Gesund bleiben trotz Schichtarbeit
"Innere Uhr" lässt sich nur schwer überlisten/In der Nacht macht
auch der Magen schlapp/Schon mal von der "Hundewache" gehört?/Arzt
und Apotheker gibt Tipps
München (ots) - Beim Wort "Schichtarbeit" denkt man zu allererst an die "Maloche"

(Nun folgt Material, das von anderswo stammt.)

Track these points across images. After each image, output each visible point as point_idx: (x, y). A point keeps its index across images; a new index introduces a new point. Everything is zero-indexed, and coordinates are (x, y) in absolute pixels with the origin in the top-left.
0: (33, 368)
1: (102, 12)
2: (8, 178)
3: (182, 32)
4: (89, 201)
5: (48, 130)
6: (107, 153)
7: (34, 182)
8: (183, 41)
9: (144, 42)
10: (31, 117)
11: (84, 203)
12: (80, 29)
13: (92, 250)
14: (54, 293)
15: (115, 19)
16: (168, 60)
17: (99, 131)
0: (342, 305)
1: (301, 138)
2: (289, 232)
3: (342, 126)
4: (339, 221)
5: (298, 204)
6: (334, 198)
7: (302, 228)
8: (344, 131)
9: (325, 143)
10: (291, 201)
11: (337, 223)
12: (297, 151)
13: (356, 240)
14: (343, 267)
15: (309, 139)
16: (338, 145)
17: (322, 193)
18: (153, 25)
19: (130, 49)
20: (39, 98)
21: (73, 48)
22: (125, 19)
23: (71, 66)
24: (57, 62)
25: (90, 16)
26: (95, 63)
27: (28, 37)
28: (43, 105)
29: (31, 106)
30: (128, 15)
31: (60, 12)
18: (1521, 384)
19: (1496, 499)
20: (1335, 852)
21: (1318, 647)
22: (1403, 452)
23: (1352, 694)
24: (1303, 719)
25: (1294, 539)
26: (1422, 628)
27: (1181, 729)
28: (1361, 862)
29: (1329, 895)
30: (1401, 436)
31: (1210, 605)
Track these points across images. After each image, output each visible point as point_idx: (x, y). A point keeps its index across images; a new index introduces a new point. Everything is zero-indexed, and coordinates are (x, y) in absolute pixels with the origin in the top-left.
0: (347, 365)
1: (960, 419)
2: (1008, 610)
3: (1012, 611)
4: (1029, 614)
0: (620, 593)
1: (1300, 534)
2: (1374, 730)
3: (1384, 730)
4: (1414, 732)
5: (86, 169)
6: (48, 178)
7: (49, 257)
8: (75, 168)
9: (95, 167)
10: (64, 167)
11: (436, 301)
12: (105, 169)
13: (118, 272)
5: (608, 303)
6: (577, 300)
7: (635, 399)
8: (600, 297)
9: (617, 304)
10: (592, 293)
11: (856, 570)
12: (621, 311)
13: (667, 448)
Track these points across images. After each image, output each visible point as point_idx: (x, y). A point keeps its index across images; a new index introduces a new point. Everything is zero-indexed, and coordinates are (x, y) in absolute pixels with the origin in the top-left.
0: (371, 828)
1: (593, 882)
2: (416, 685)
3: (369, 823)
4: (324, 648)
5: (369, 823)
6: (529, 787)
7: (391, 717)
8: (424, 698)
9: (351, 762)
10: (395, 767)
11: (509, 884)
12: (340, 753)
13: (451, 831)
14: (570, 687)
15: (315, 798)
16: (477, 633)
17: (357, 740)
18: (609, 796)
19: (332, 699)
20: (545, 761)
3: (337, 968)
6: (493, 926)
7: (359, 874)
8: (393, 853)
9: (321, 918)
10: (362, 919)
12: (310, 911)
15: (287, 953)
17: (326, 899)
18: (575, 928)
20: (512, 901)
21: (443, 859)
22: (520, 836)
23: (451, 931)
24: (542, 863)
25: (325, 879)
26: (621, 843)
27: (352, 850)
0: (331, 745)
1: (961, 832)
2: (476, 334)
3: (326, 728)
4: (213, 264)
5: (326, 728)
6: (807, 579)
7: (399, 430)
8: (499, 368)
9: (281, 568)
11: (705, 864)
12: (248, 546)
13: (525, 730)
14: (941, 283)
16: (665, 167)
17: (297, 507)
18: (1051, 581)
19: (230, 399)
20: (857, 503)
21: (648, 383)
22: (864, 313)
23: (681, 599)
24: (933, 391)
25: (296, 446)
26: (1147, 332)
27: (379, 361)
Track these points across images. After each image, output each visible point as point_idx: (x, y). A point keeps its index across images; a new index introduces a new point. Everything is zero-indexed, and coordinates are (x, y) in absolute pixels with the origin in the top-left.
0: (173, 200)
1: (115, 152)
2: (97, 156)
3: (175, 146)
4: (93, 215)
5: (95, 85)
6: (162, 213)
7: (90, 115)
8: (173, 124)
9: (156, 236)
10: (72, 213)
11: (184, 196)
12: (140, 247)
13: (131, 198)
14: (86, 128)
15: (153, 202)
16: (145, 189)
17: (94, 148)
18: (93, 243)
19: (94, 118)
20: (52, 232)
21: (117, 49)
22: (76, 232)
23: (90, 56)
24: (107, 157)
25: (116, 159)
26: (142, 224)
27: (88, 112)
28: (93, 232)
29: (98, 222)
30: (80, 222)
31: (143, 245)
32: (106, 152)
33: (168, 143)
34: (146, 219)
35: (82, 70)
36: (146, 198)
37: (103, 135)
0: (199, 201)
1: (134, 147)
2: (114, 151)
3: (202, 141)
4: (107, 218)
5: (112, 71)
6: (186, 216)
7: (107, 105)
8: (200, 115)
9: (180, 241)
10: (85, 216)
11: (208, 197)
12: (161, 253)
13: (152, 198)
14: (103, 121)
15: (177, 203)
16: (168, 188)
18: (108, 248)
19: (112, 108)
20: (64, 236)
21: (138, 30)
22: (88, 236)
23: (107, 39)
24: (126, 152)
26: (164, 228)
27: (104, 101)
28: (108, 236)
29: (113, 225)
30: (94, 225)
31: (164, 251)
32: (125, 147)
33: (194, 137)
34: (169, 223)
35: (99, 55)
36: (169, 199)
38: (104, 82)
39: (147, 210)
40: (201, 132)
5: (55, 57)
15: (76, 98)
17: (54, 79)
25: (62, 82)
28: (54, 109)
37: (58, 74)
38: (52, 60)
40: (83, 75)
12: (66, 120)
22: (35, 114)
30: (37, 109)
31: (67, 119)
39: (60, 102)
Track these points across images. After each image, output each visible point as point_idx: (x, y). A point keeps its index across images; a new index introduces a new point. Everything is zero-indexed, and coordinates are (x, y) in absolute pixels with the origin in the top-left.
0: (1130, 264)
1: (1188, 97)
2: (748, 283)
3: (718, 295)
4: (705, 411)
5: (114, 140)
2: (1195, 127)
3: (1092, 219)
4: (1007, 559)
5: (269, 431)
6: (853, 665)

in der Industrie, in lärmenden und stinkenden Fabriken. Dabei sind
die meisten Schichtarbeiter heute keine "Blaumänner" mehr:
Krankenschwestern und Kommissare, Taxifahrer und -fahrerinnen,
Stewardessen und Piloten, Zeitungsfrauen und Zollbeamte,
Tankstellenpersonal und Trucker müssen immer wieder die Nacht zum
Tage machen. Eine 35- bis 40-Stunden-Woche, verteilt auf Montag bis
Freitag, haben heute nur noch 15 Prozent der Bundesbürger. Über die
Hälfte aller Beschäftigten leistet Samstags-, Nacht- und
Schichtdienst, damit die anderen versorgt sind und ruhig schlafen
können - setzt dabei aber oft die eigene Gesundheit aufs Spiel.
Wer nachts arbeiten muss, arbeitet gegen seine innere Uhr, die
sich weder verstellen noch ausschalten lässt. Sie schaltet den Körper
am Tage auf Leistungsbereitschaft und in der Nacht auf Erholung und
Ruhe. Am leistungsfähigsten sind wir gegen elf Uhr am Vormittag,
unser schlimmstes Tief haben wir morgens zwischen zwei und drei Uhr.
Die Seeleute nennen diese Phase die "Hundewache".
Die Arbeit gegen den Bio-Rhythmus stört vor allem die Verdauung.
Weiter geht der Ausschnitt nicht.